Hasta los niños saben que este hombre no tiene padre ni madre.
¡Cosa extraña! todos los verdugos que he conocido eran hombres de mente desarrollada, inteligentes y dotados de un amor propio excesivo. El orgullo se desarrolla en ellos a consecuencia del desprecio que en todas partes encuentran, y tal vez se fortalece por la conciencia que tiene del terror que infunde y del poder que ejerce sobre los desventurados.
El aparato teatral de que se revisten sus funciones públicas, contribuye quizá a hacerles presuntuosos. He tenido ocasión de conocer y examinar de cerca a un ejecutor de estatura ordinaria. Era un hombre de cuarenta años, musculoso, delgado, de semblante simpático y abundante y rizada cabellera. Sus andares eran graves, acompasados: su porte elegante. Contestaba a las preguntas que se le hacían con claridad y concisión y un no sé qué de condescendencia, como si valiese infinitamente más que yo.
Los oficiales de guardia le dirigían la palabra con cierto respeto que no pasaba inadvertido al verdugo, el cual, precisamente por esto, mostrábase más ufano y altivo en presencia de sus superiores. Estoy seguro de que se consideraba muy por encima de sus interlocutores: esto se leía en sus ojos.

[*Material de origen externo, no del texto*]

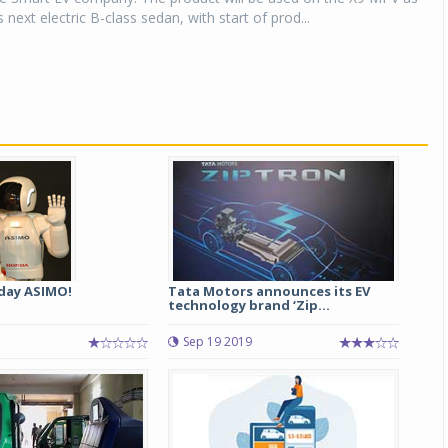
 next electric B-class sedan, with start of prod...
day ASIMO!
Tata Motors announces its EV
technology brand ‘Zip...
Sep 19 2019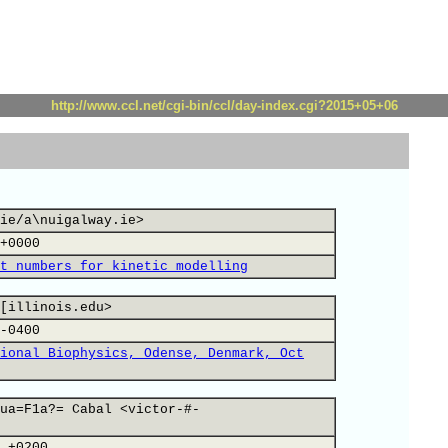
http://www.ccl.net/cgi-bin/ccl/day-index.cgi?2015+05+06
ie/a\nuigalway.ie>
+0000
t numbers for kinetic modelling
[illinois.edu>
-0400
ional Biophysics, Odense, Denmark, Oct
ua=F1a?= Cabal <victor-#-
 +0200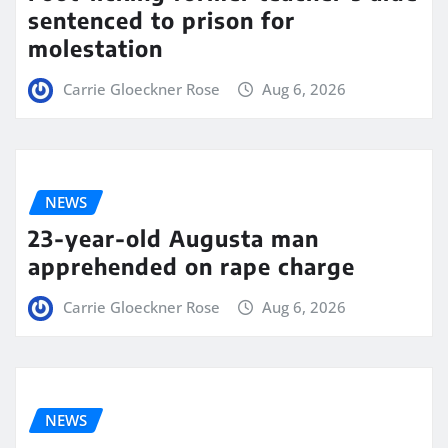
sentenced to prison for
molestation
Carrie Gloeckner Rose
Aug 6, 2026
NEWS
23-year-old Augusta man
apprehended on rape charge
Carrie Gloeckner Rose
Aug 6, 2026
NEWS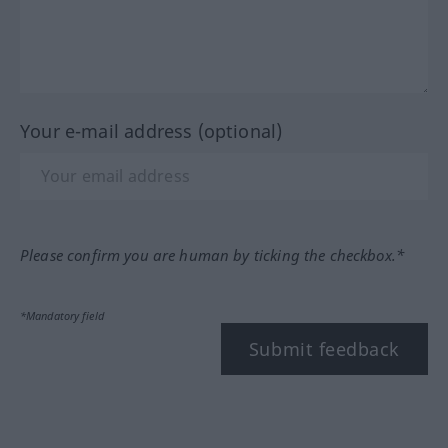
Your e-mail address (optional)
Please confirm you are human by ticking the checkbox.*
*Mandatory field
Submit feedback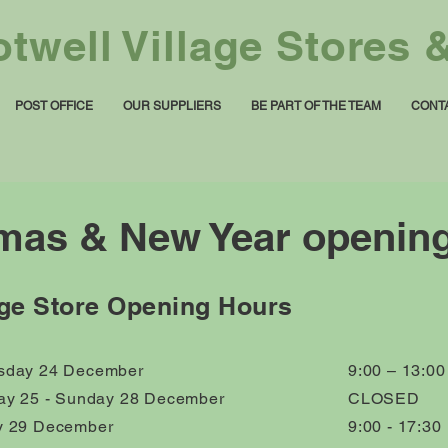
twell Village Stores &
POST OFFICE
OUR SUPPLIERS
BE PART OF THE TEAM
CONT
mas & New Year openin
age Store Opening Hours
day 24 December
9:00 – 13:00
ay 25 - Sunday 28 December
CLOSED
 29 December
9:00 - 17:30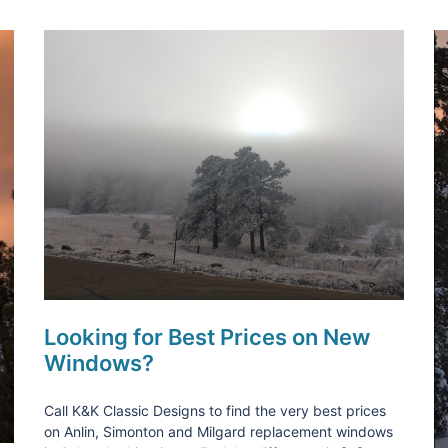
Looking for Best Prices on New
Windows?
Call K&K Classic Designs to find the very best prices
on Anlin, Simonton and Milgard replacement windows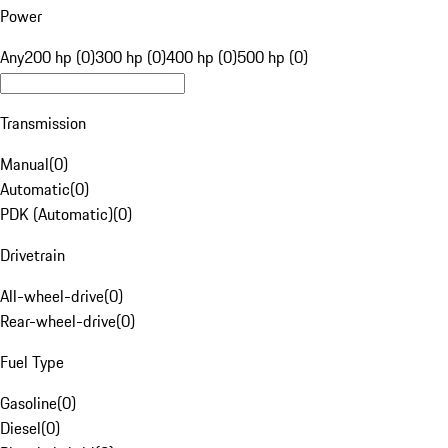
Power
Any
200 hp (0)
300 hp (0)
400 hp (0)
500 hp (0)
Transmission
Manual
(
0
)
Automatic
(
0
)
PDK (Automatic)
(
0
)
Drivetrain
All-wheel-drive
(
0
)
Rear-wheel-drive
(
0
)
Fuel Type
Gasoline
(
0
)
Diesel
(
0
)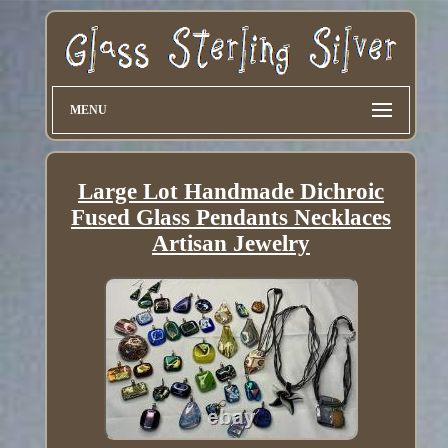
MENU
Large Lot Handmade Dichroic
Fused Glass Pendants Necklaces
Artisan Jewelry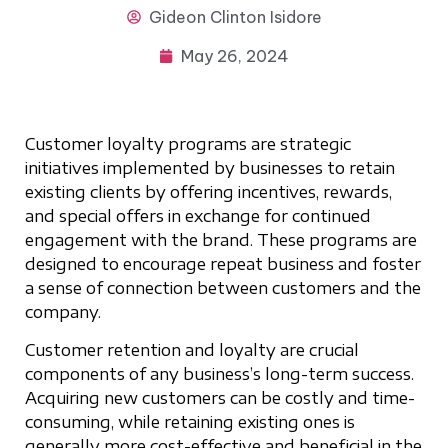
Gideon
Clinton Isidore
May 26, 2024
Customer loyalty programs are strategic
initiatives implemented by businesses to retain
existing clients by offering incentives, rewards,
and special offers in exchange for continued
engagement with the brand. These programs are
designed to encourage repeat business and foster
a sense of connection between customers and the
company.
Customer retention and loyalty are crucial
components of any business’s long-term success.
Acquiring new customers can be costly and time-
consuming, while retaining existing ones is
generally more cost-effective and beneficial in the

A veces, en el verano, cuando el calor era excesivo, le enviaban a la ciudad para matar a los perros vagabundos, que constituían un peligro para los habitantes, y era de ver la gravedad con que recorría las calles y el placer bestial con que llevaba a cabo su cometido, vigilado de cerca por el soldado encargado de su custodia personal y espantando con su mirada a las mujeres y niños que osaban levantar los ojos a la cima de su grandeza.

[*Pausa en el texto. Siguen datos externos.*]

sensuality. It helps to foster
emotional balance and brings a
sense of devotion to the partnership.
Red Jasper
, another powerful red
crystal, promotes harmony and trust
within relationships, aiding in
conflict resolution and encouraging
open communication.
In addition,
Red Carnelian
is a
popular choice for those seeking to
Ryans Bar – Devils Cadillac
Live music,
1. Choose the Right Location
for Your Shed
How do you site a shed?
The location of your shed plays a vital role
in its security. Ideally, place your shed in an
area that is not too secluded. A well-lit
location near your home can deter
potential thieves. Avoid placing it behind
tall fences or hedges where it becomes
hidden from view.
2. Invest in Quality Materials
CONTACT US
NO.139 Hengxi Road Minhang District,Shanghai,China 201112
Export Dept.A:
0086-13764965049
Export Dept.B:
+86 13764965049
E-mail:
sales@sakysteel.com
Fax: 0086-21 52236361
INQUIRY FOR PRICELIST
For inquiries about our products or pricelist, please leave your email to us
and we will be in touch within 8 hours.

Los verdugos hacen una vida comodísima: poseen dinero, viajan como príncipes y tienen cuanto aguardiente pueden desear. Las propinas que reciben de los condenados civiles les producen una muy saneada renta. Ordinariamente se aceptan sus pretensiones, pues, de lo contrario, cargan la mano con crueldad inaudita, sin que valgan protestas, porque así no hacen otra cosa que ejercer un derecho inherente a su profesión. Ocurre a veces que exigen una suma considerable a un condenado pobrísimo, y entonces todos los parientes y amigos de éste se ponen en movimiento para reunirla y ¡ay de la víctima si no lo consiguen! Me refirieron dos actos de barbarie.
Afirmaban los penados que el verdugo puede matar a un hombre de un solo golpe.
-¿Es posible? -pregunté yo, sorprendido.
-¡Y tanto! -me respondieron.
Era tan firme el tono de su voz, que no dejaba lugar a dudas. El propio verdugo me aseguro después que era facilísimo. Me dijeron también que podía recorrer a estacazos las espaldas de un condenado sin causarle dolor y sin que quedasen huellas del castigo. Aun en los casos en que era recompensado con esplendidez para que no pegase con ensañamiento, el primer golpe lo descargaba con todas sus fuerzas, aunque los siguientes fuesen tan ligeros que apenas los sentía el condenado. No sé por qué obraba así. ¿Era para acostumbrar al paciente a los golpes sucesivos, que le parecerían caricias si los comparaba con el primero, o para hacerle comprender que no había gastado en balde su dinero? ¿Quería, acaso, demostrar la pujanza de su brazo o su fuerza brutal, por satisfacer únicamente su vanidad? De todas suertes,
el verdugo está siempre excitado antes de la ejecución,
tiene conciencia de su fuerza y de su poder. En aquel momento es un actor. El público le admira y tiembla. Es sin duda por esto por lo que dice a su víctima: «¡Cuidado, que te escocerá!», palabras de ritual que preceden al primer golpe. Es difícil imaginarse hasta qué punto puede el hombre desnaturalizarse."